Çanakkale'de zafer kazanan Mustafa Kemal Paşa bundan sonra Doğu cephesinde de savaştı. Savaş sonucunda Ruslardan 1916 yılında Muş ve Bitlis'i geri aldı. Irak cephesinde Türk askerleri, İngilizlerle ve İngilizlerle birleşen Araplarla savaştı.
Suriye cephesinde Mustafa Kemal Paşa komutasındaki 7. Ordu (Yıldırım Ordularına bağlıydı ) başarılar kazandı, vatanı savundu. Daha sonra Mustafa Kemal, Yıldırım Orduları Komutanı oldu.
         1918 yılı başlarında Amerikan ordusu İngiliz ve Fransızlarla birleşerek, aynı anda hareket ettiler. 30 Ekim 1918'de Osmanlı Devleti Mondros Ateşkes Anlaşması yapmış, düşmana çok ağır şartlarla teslim olmuştu. Çok geçmeden ordumuz dağıldı. silâhtarına el kondu. Yurdumuz işgal edilmeye başlandı.
İngilizlerin İstanbulu İşgal etmesiyle gemilerini boğaz'a demirlediler. Eskişehir, Afyon'a, Samsun'a, Merzifon'a, Batum'a asker çıkaran İngilizler, Musul'u, Urfa'yı, Antep'i, Maraş'ı işgal ettiler. İşgalden yedi ay sonra da buraları Fransızlara bıraktılar. İtalyanlar Afyon, Konya, Alaşehir'e çıktılar… Doğu'nun bir bölümü Amerikan planlarına göre Ermenilere verilecekti. Sömürge yapacakları yeni kukla devletler kurulacaktı.

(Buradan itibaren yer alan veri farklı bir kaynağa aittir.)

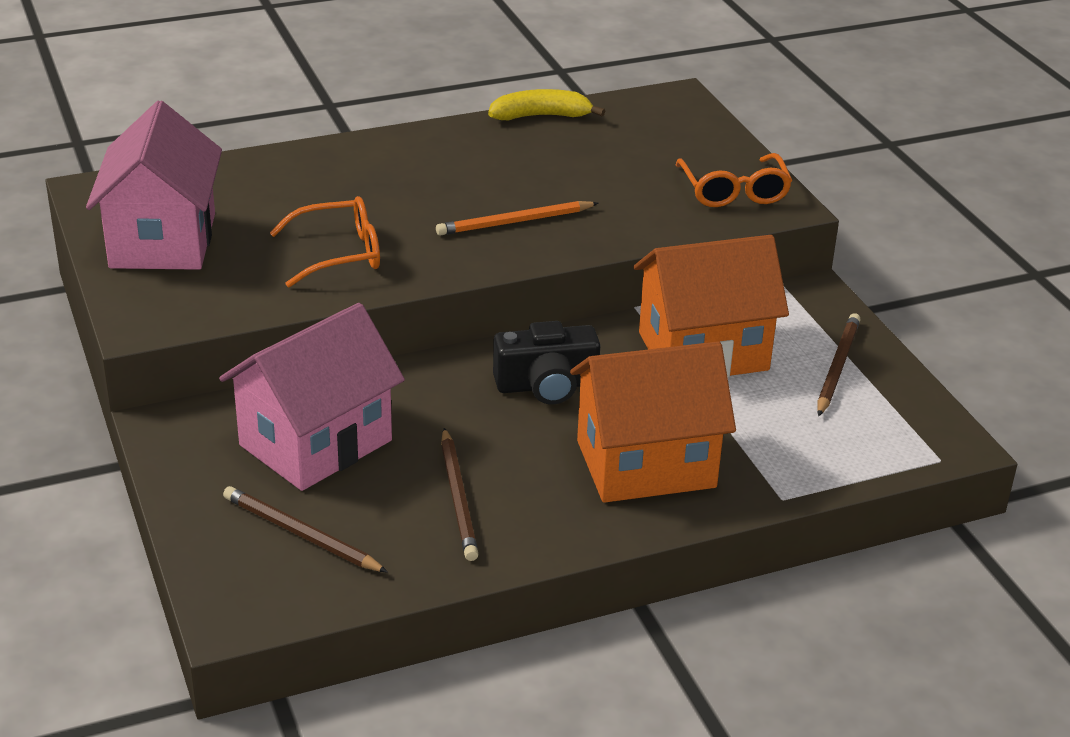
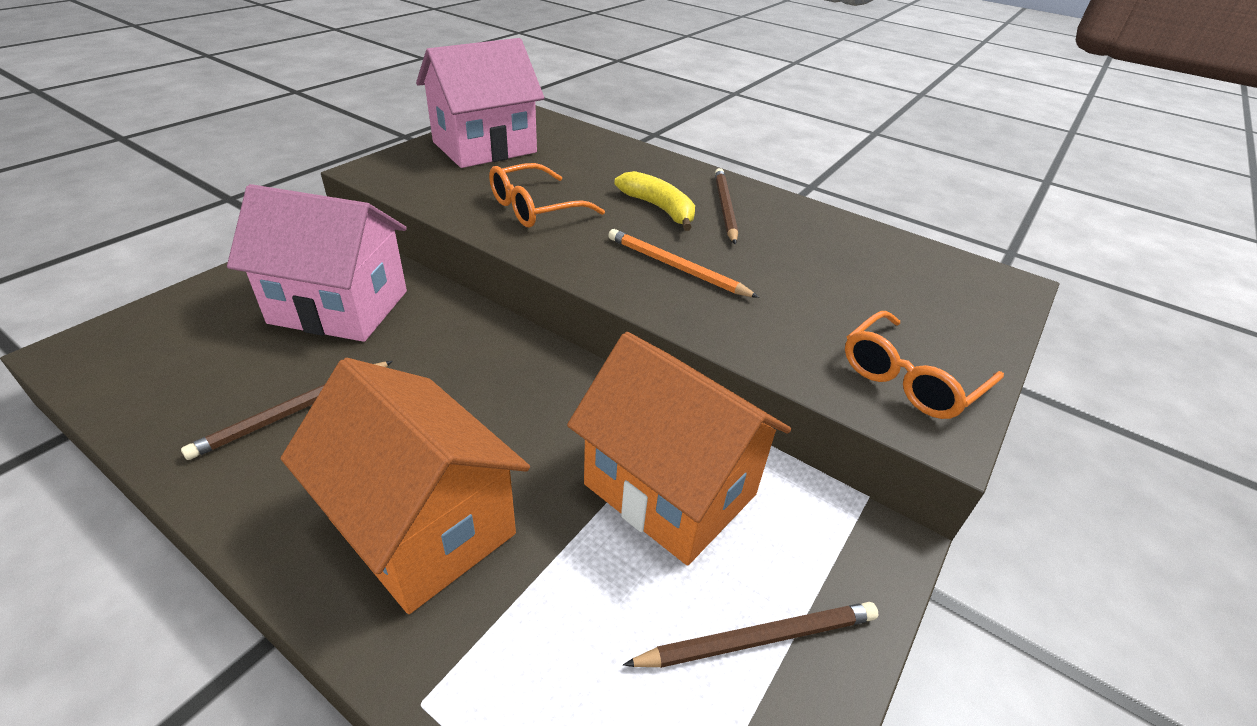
camera: 55 degrees right, 5 degrees up
(301, 534) = (203, 344): brown pencil -> brown pencil (724, 207)
(339, 254) = (535, 208): orange glasses -> orange glasses turned 105 degrees clockwise
(541, 116) = (854, 227): yellow banana -> yellow banana (659, 208)
(547, 385) = (513, 399): black camera -> none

O sırada Mustafa Kemal Paşa milletin sesini duyuracağı, birlikte hareket edeceği bir meclisi kurmak için seçimler yaptırdı. İstanbul'dan kaçabilen bazı yurtsever meclis üyeleri de onlara katıldılar. 23 Nisan 1920 günü törenlerle Türkiye Büyük Millet Meclisi açıldı. Bu meclis, Türk tarihinde Türk adını taşıyan ilk meclistir.
Türkiye Büyük Millet Meclisi ulus egemenliğine dayanan bir meclisti. Yeni Türk devletinin kuruluşunun da ilk adımıdır.
Türkiye Büyük Millet Meclisi hem çıkarılan isyanları bastırmakla uğraştı, hem de düzenli bir ordu kurarak saldırganlara karşı savaştı.
“Bilelim ki millî benliğini bilmeyen milletler başka milletlere av olur.”
                                                                 M.Kemal Atatürk.